Accelerating brian2cuda simulation

Does brian2cuda automatically exploit 100% of the GPU power or there are some better practices such as setting particular preferences to speed up the simulation?

At the present time, I am using only this line of code:

set_device('cuda_standalone', directory='my_folder', compile=True)

I should also mention that I have one single .run(duration) call

Thank you very much in advance

Hi @lparr,

generally, there are a few preference that could be tweaked in Brian2CUDA, but if that would speed up your model would very much depend on the details of it. These performance tweaks are not yet documented in a very user-centric way. But here are the resources we have so far:

  1. You can find an automatically generated list of preferences on the Brian2CUDA documentation page, but they are not well documented for new users I’m afraid. Brian2CUDA specific preferences — Brian2CUDA 1.0.0 documentation
  2. Our publication can give you an idea on the speedups you can expect for different model types (for that, reading the result section and looking at figure 5 and maybe 6 and 7 is probably sufficient). There is also a lot of documentations of Brian2CUDA internals, but this might be very technical for a user simply wanting to speed up the simulation a bit :slight_smile: You find it here. But note, these benchmarks use always small numbers of NeuronGroups and Synapses objects and if you have many of them, that can currently effect the speedups you see.

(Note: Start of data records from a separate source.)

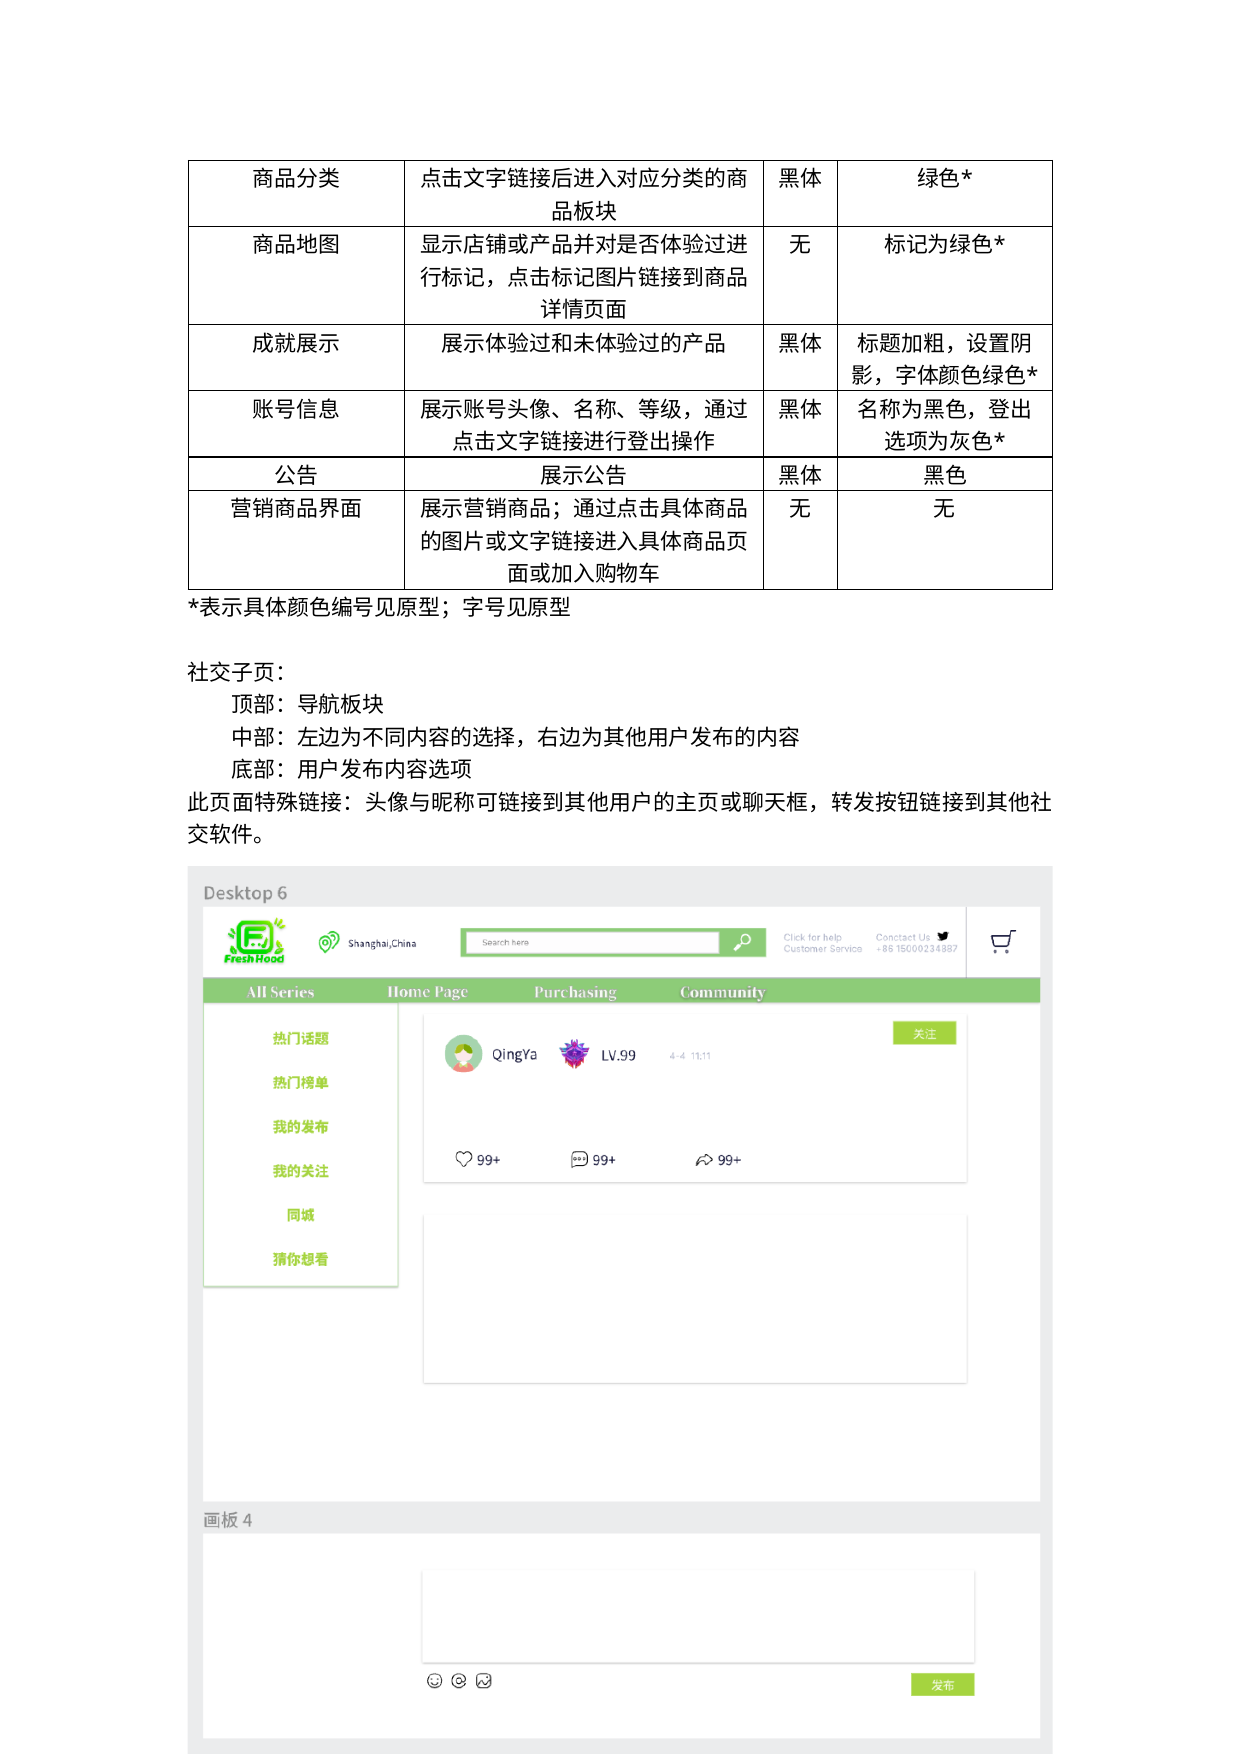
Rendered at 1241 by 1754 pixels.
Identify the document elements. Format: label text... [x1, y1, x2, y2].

table_cell 无 [764, 491, 837, 588]
table_cell 展示账号头像、名称、等级，通过点击文字链接进行登出操作 [405, 391, 763, 456]
table_cell 展示体验过和未体验过的产品 [405, 325, 763, 390]
table_cell 黑体 [764, 161, 837, 226]
table_cell 点击文字链接后进入对应分类的商品板块 [405, 161, 763, 226]
text 此页面特殊链接：头像与昵称可链接到其他用户的主页或聊天框，转发按钮链接到其他社交软件。 [187, 784, 1053, 849]
table_cell 显示店铺或产品并对是否体验过进行标记，点击标记图片链接到商品详情页面 [405, 227, 763, 324]
table_cell 名称为黑色，登出选项为灰色* [838, 391, 1052, 456]
table_cell 标记为绿色* [838, 227, 1052, 324]
table_cell 无 [764, 227, 837, 324]
table_cell 标题加粗，设置阴影，字体颜色绿色* [838, 325, 1052, 390]
table_cell 商品地图 [189, 227, 404, 324]
table_cell 黑体 [764, 458, 837, 490]
table_cell 展示营销商品；通过点击具体商品的图片或文字链接进入具体商品页面或加入购物车 [405, 491, 763, 588]
text 中部：左边为不同内容的选择，右边为其他用户发布的内容 [187, 719, 1053, 752]
table_cell 账号信息 [189, 391, 404, 456]
table_cell 营销商品界面 [189, 491, 404, 588]
picture [187, 866, 1053, 1754]
table_cell 公告 [189, 458, 404, 490]
table_cell 无 [838, 491, 1052, 588]
text 社交子页： [187, 654, 1053, 687]
text 顶部：导航板块 [187, 687, 1053, 719]
table_cell 成就展示 [189, 325, 404, 390]
text *表示具体颜色编号见原型；字号见原型 [187, 590, 1053, 622]
table_cell 绿色* [838, 161, 1052, 226]
table_cell 展示公告 [405, 458, 763, 490]
table_cell 黑体 [764, 391, 837, 456]
table_cell 黑体 [764, 325, 837, 390]
table_cell 商品分类 [189, 161, 404, 226]
table_cell 黑色 [838, 458, 1052, 490]
text 底部：用户发布内容选项 [187, 752, 1053, 784]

Having said that, I would maybe first have a look at your model in general to get an idea if preferences are the solution at all. I would start with using Brian’s internal profiling option as documented here. In short, add a profiling=True option to your run call and then print(profiling_summary()) at the end of your simulation. This should tell you what part of your simulation takes up the most time. Feel free to post that here and I can give you hints for optimization.

The profiling summary only profiles everything happening inside the time loop, that means no compilation or network initialization times. There are some cases where these can be significant, so I would additionally record the execution time of your run call (time.time() before and after).

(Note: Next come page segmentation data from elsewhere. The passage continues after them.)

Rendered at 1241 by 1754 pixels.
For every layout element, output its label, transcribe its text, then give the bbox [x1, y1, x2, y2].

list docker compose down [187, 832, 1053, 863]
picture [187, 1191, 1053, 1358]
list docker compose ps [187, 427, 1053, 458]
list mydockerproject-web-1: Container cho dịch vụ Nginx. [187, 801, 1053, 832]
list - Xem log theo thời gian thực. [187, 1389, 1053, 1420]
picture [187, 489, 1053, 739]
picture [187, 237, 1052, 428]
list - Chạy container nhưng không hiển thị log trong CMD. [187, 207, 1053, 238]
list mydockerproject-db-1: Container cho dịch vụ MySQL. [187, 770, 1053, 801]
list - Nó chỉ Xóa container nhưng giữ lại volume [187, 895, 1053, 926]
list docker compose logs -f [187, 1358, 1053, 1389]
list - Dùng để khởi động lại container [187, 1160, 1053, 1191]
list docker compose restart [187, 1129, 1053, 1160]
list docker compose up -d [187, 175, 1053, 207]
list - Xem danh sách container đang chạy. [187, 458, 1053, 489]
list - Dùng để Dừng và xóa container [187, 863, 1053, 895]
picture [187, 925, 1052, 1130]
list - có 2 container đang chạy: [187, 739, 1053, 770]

I would also do the same (profiling and time run call) with set_device("cpp_standalone") to have a comparison. Not all models are suitable for acceleration with Brian2CUDA, this will give you an idea if that is the case.

Generally, here are a few model features that are important for Brian2CUDA performance. If you give me some numbers (or alternatively a link to your code), I might be able to help you speed things up:

  • How many NeuronGroup objects of what size are you simulating
  • How many Synapses objects with how many synapses are you simulating, and - most importantly - do they have synaptic delays (and if so: do all synapses of the them Synapses object have the same or different synaptic delays)
  • How long is your simulation (duration argument in your run call) and what simulation time step are you using (if you didn’t change the defualt, it shoudl be 0.001 ms).

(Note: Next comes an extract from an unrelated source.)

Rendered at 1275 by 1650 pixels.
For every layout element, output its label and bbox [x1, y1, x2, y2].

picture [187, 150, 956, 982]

And last but not least, if you run into any kind of issue with Brian2CUDA, I would always first try your simulation in Brian2 C++ Standalone (set_device("cpp_standalone")). If the issue persists in C++ Standalone, it is likely an issue that is general to Brian’s Standalone mode (like the issue you had with variable initialization). In that case, @mstimberg will probably have the best solutions or you might find an answer in the Brian2 documentation :). Only if your issue is not present in C++ Standalone, it is likely an issue of Brian2CUDA.

1 Like